Bleak picture painted of racism in Saskatchewan
Watch above: Winnipeg is in the spotlight with a Maclean’s article that claims racism is at its worst in our fellow prairie city. However, the article also paints a fairly bleak picture of racism in Saskatchewan, with our province coming in a close second. Kim Smith looks at what people in Regina are doing to help tackle racism.
REGINA – Winnipeg is in the spotlight this week because of a new Maclean’s article that’s claiming racism is at its worst in our fellow prairie city.
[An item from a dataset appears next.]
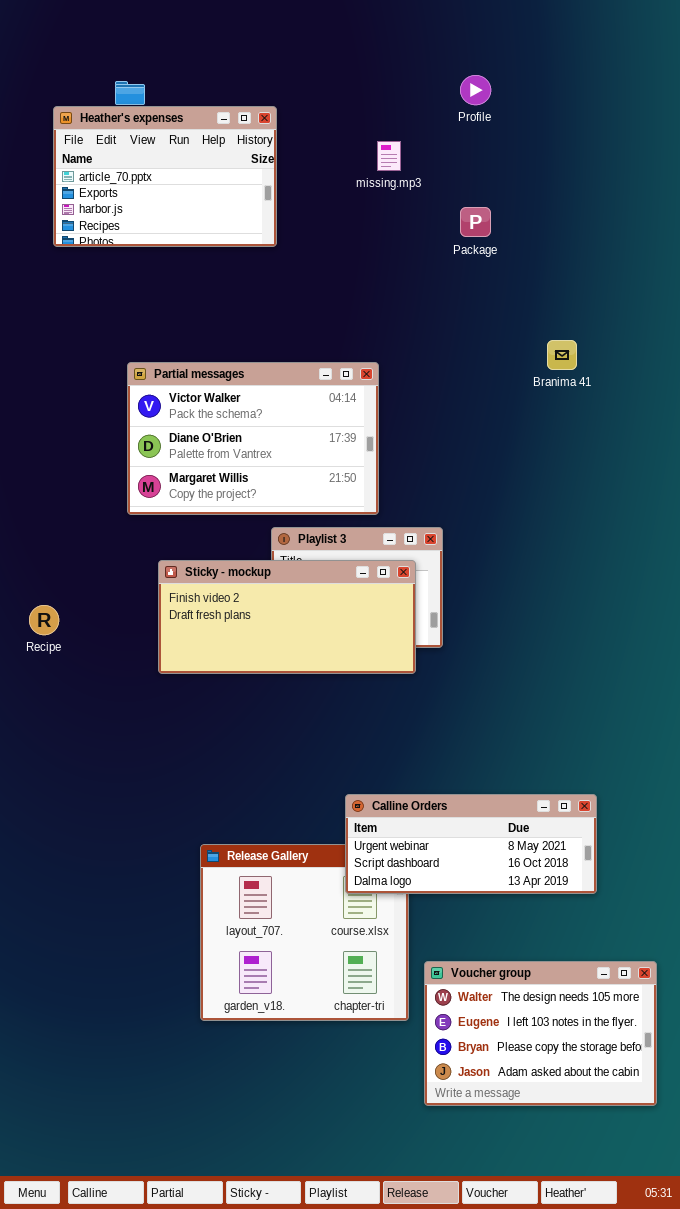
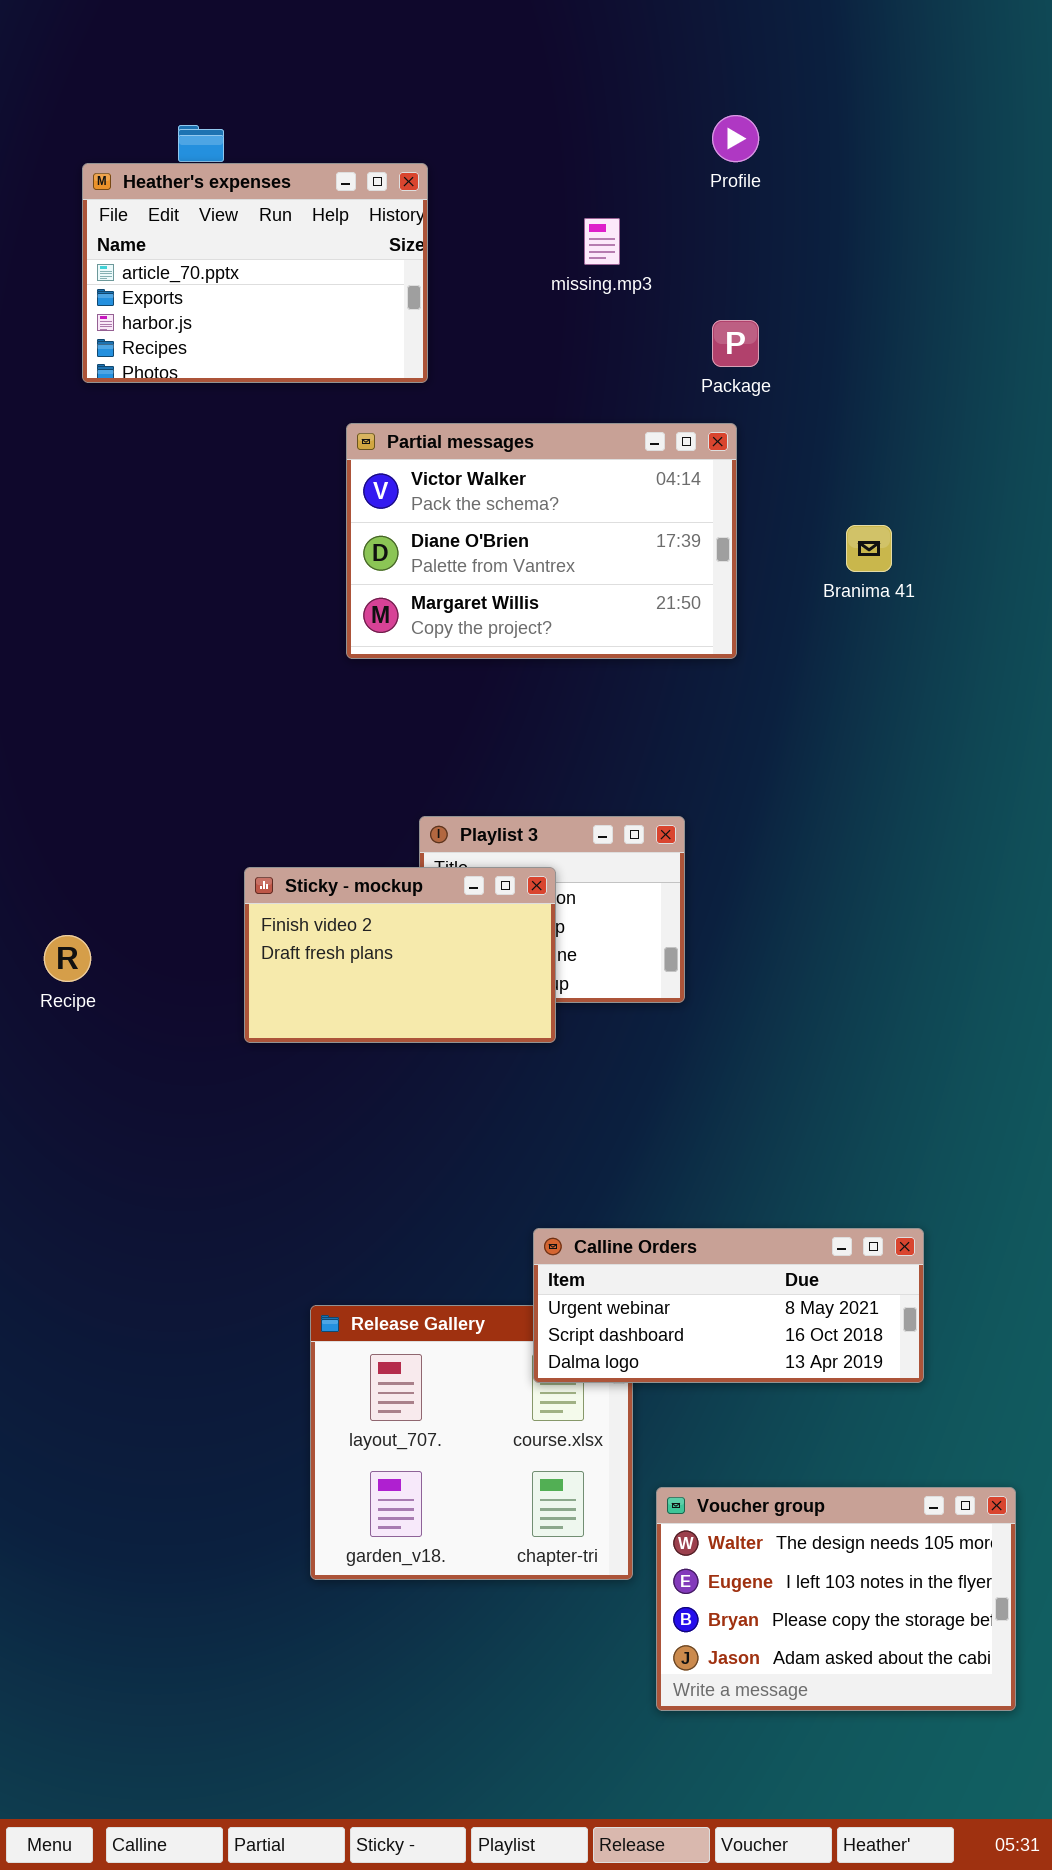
Partial messages: [127,362,379,515] -> [346,423,737,659], moved
Sticky - mockup: [158,560,416,674] -> [244,867,556,1043], resized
However, the article also paints a bleak picture of racism in Saskatchewan, which came in at a close second.
The story in Maclean’s Thursday said “in poll after poll, Manitoba and Saskatchewan report the highest levels of racism in the country, often by a wide margin.”
Winnipeg Mayor Brian Bowman, visibly shaken by the story on Thursday, didn’t dispute the title of “Canada’s most racist city”
“We have a lot of work to do as a community,” said Bowman.
Regina’s mayor also admits we have work to do, but he doesn’t perceive the city to be particularly racist.
“There always are challenges, we’re all human and things happen but we have a great community and a caring city and province,” said Mayor Michael Fougere.
The North Central Family Centre works closely with aboriginal youth. A few of the moms who frequent the centre spoke to Global News about the impact that racism has had on their families.
“I’ve sat back and watched the way my husband’s been treated sometimes and I just kind of shake my head thinking, ‘you know if he was white it wouldn’t be like that’,” said Joan Sparvier, speaking about her husband who is Aboriginal.
“I do notice it. It hurts. The kids are smart. They see it.”
“She called me names, right to my face. ‘I didn’t belong here’ she said,” said Gale Stonechild, of an incident where she experienced racism.
“So I just walked away from her, held my head up high and just walked away.”
For the provincial government, it’s a matter of promoting understanding at a young age, including mandatory treaty education.
“In classrooms across the province we talk about how we’re all treaty people so that’s getting the context of Saskatchewan’s history,” said Greg Miller, acting deputy education minister.
While the Maclean’s story focuses on Winnipeg, the numbers seem to show Manitoba and Saskatchewan nearly neck-and-neck. According to the Canadian Institute for Identities and Migration, only six per cent of people in the two provinces consider aboriginal people “very trustworthy” and one in three people believe many racial stereotypes are accurate.